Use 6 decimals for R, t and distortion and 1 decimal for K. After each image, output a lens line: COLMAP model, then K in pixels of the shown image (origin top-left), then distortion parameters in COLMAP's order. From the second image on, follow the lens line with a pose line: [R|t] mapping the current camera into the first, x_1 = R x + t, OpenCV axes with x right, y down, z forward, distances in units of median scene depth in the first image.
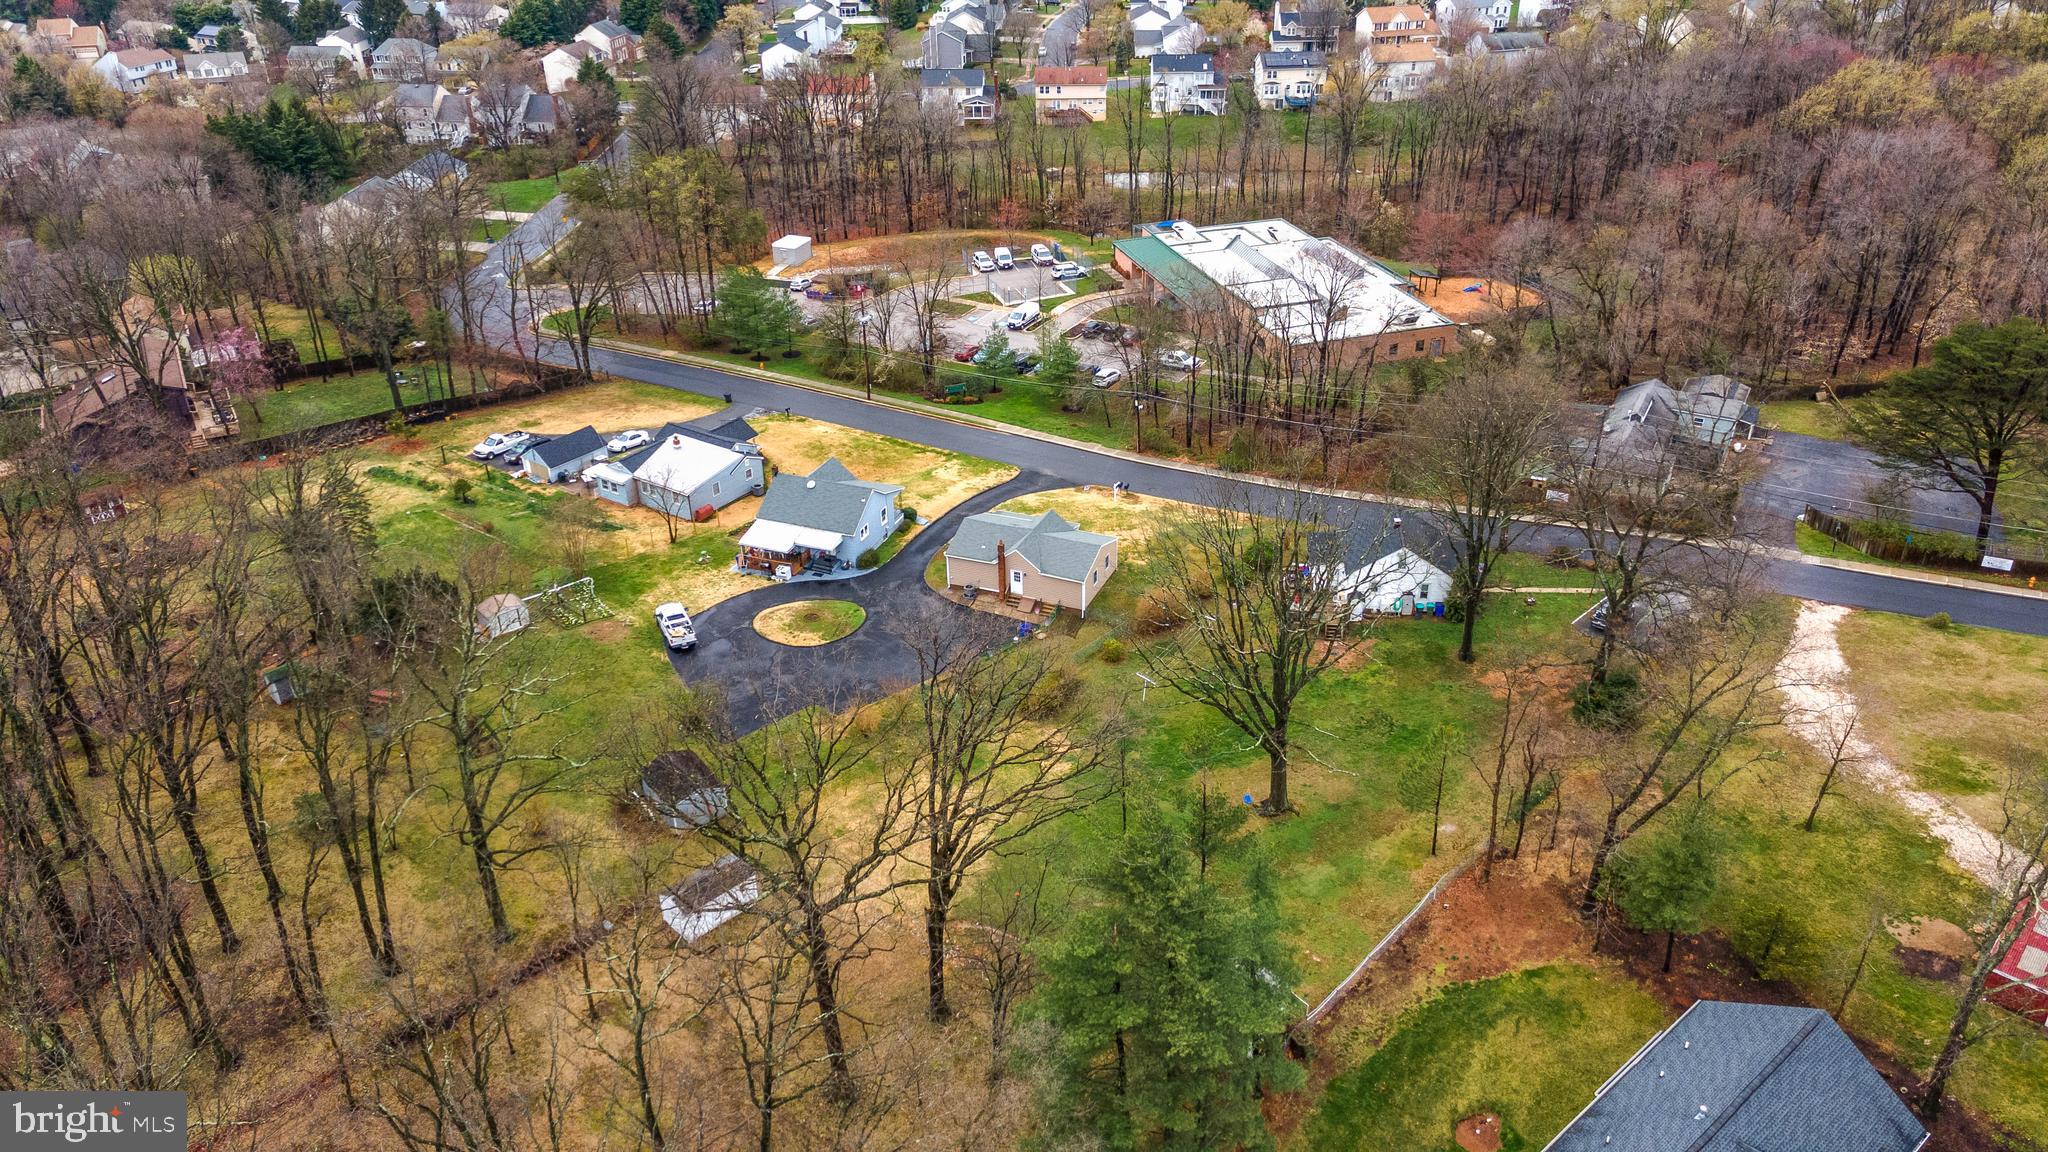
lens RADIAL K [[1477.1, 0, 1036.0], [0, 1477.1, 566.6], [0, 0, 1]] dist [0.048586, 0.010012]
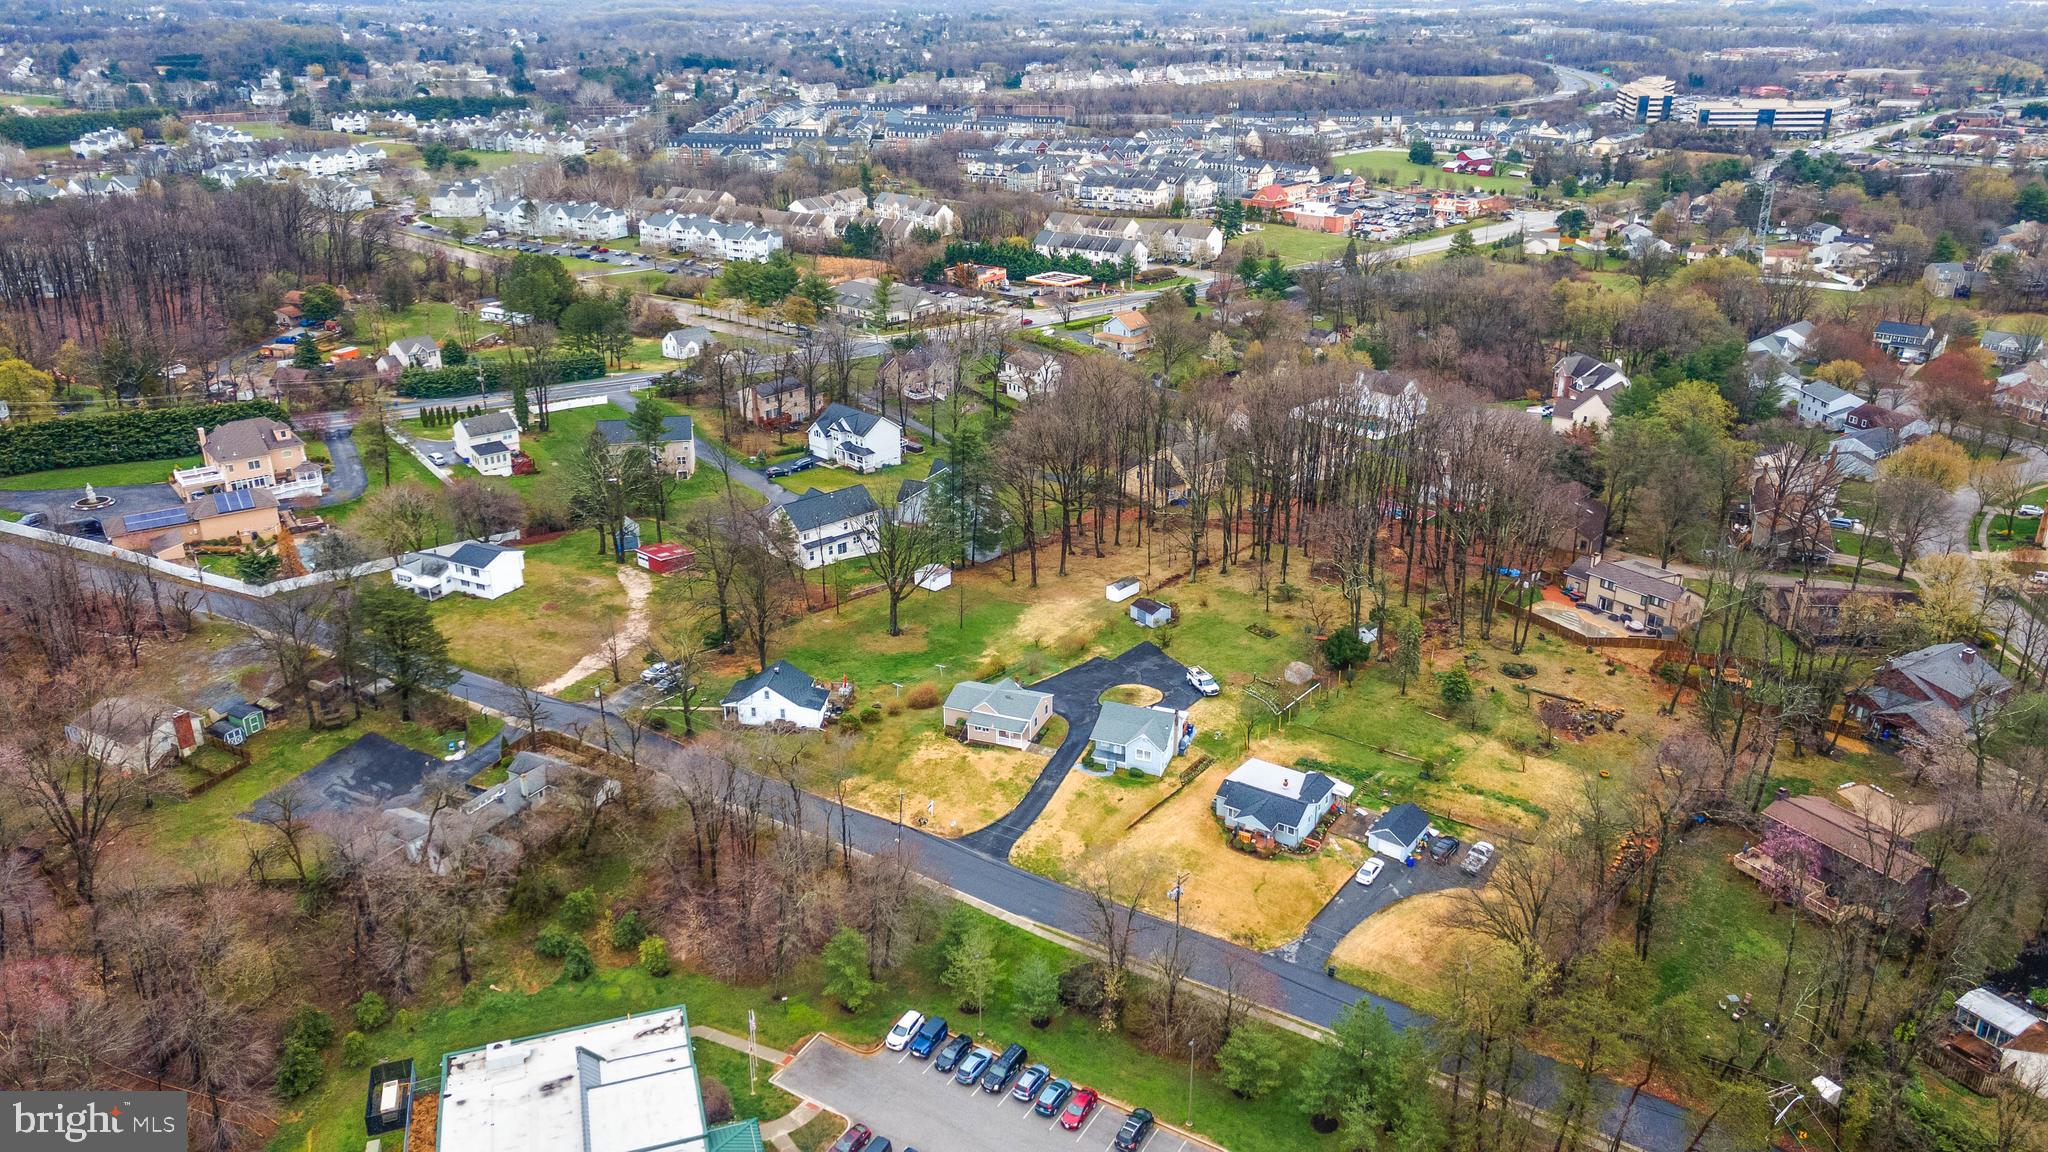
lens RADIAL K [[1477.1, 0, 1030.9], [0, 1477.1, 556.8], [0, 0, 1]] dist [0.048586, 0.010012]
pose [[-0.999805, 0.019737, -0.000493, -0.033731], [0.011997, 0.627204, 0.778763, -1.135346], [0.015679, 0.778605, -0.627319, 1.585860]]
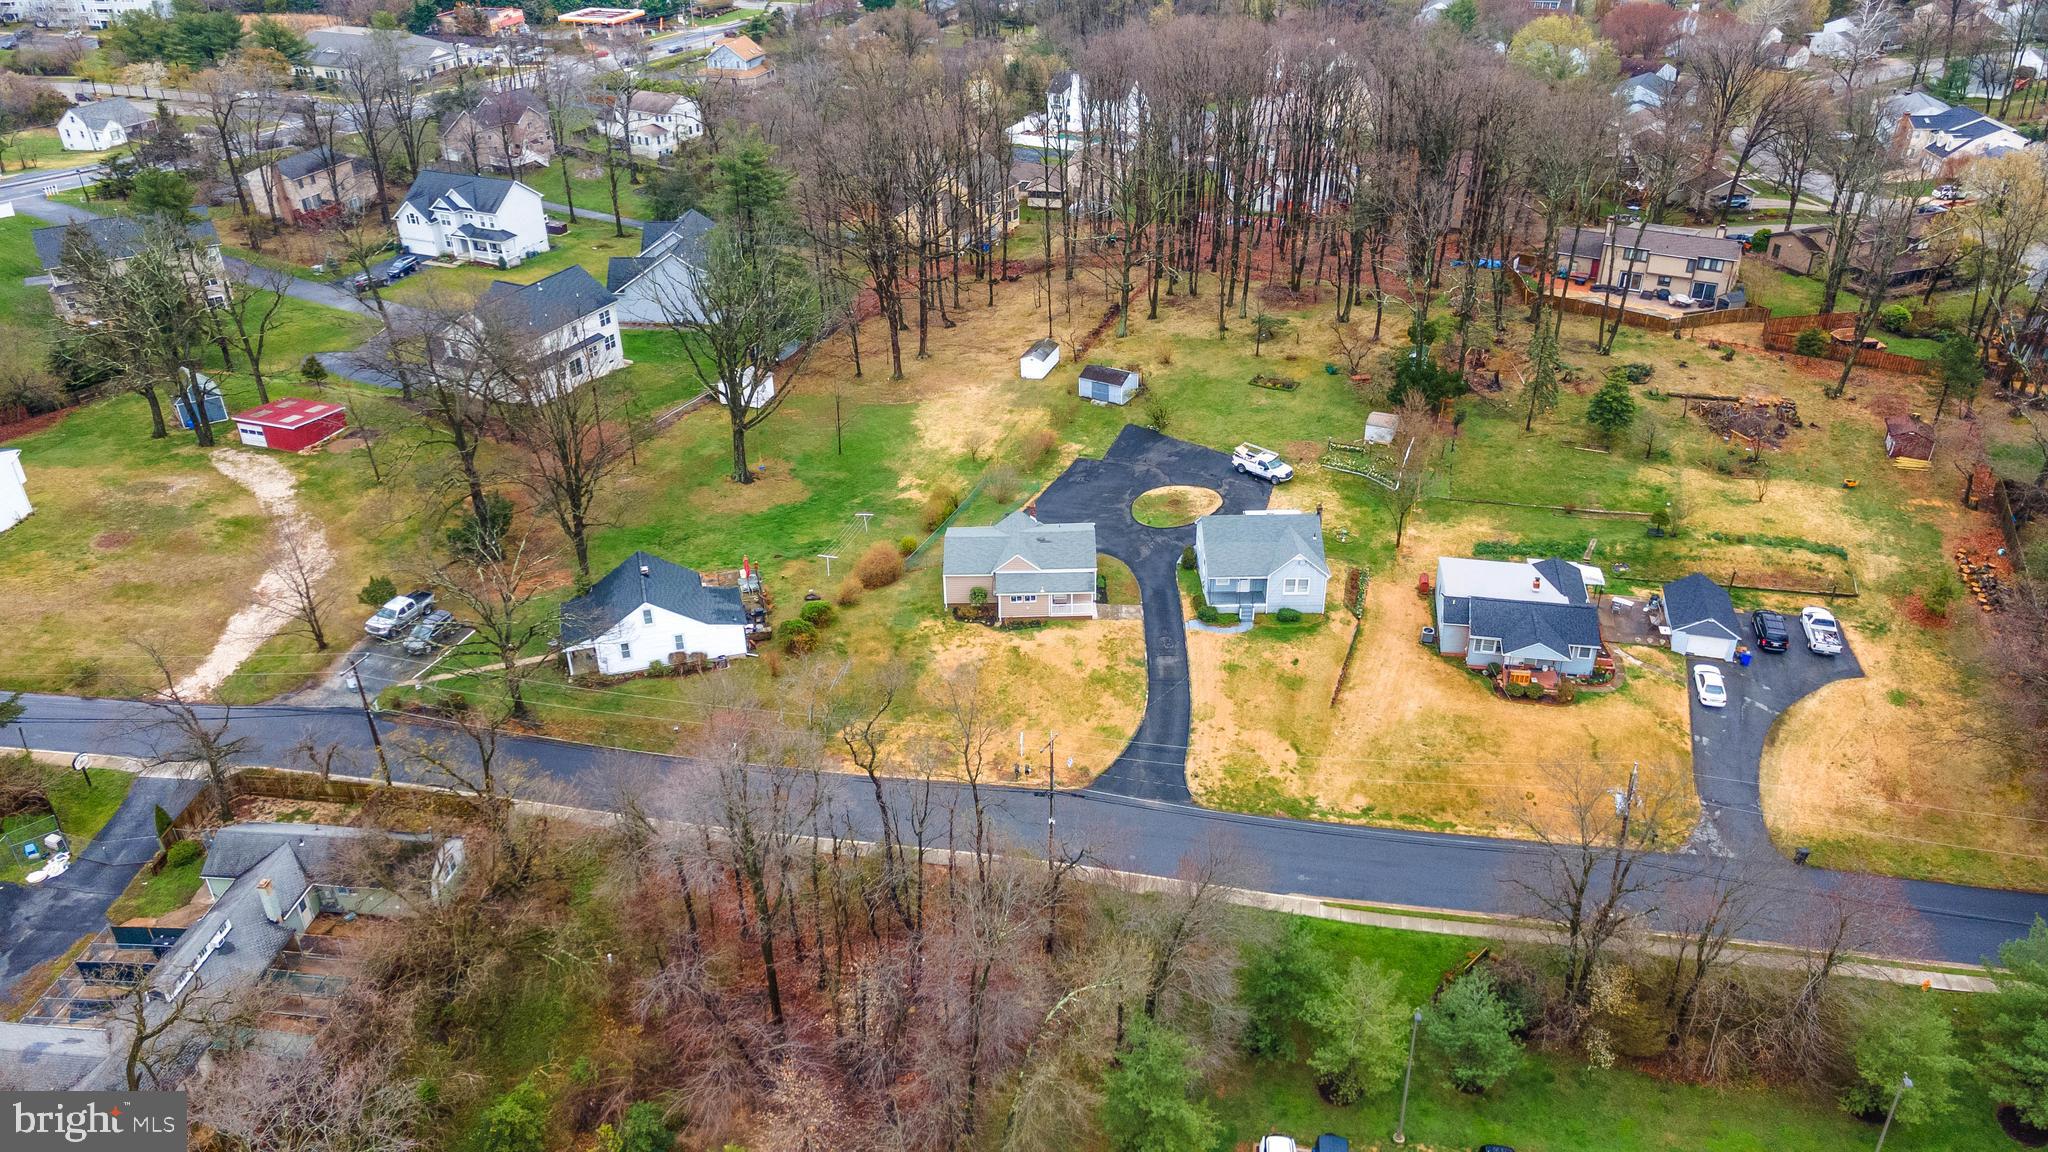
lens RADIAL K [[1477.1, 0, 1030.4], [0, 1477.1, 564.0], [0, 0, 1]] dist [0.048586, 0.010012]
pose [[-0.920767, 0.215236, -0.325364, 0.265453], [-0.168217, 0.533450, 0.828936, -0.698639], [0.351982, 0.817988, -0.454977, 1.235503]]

□ □ □ □

Format every line of text in the items above as a JSON list of strings, one string per line, omitting blank lines. Leave the pictures out of the answer.

» Written solution:
[
  "Use 6 decimals for R, t and distortion and 1 decimal for K. After each image, output a lens line: COLMAP model, then K in pixels of the shown image (origin top-left), then distortion parameters in COLMAP's order. From the second image on, follow the lens line with a pose line: [R|t] mapping the current camera into the first, x_1 = R x + t, OpenCV axes with x right, y down, z forward, distances in units of median scene depth in the first image.",
  "lens RADIAL K [[1477.1, 0, 1036.0], [0, 1477.1, 566.6], [0, 0, 1]] dist [0.048586, 0.010012]",
  "lens RADIAL K [[1477.1, 0, 1030.9], [0, 1477.1, 556.8], [0, 0, 1]] dist [0.048586, 0.010012]",
  "pose [[-0.999805, 0.019737, -0.000493, -0.033731], [0.011997, 0.627204, 0.778763, -1.135346], [0.015679, 0.778605, -0.627319, 1.585860]]",
  "lens RADIAL K [[1477.1, 0, 1030.4], [0, 1477.1, 564.0], [0, 0, 1]] dist [0.048586, 0.010012]",
  "pose [[-0.920767, 0.215236, -0.325364, 0.265453], [-0.168217, 0.533450, 0.828936, -0.698639], [0.351982, 0.817988, -0.454977, 1.235503]]"
]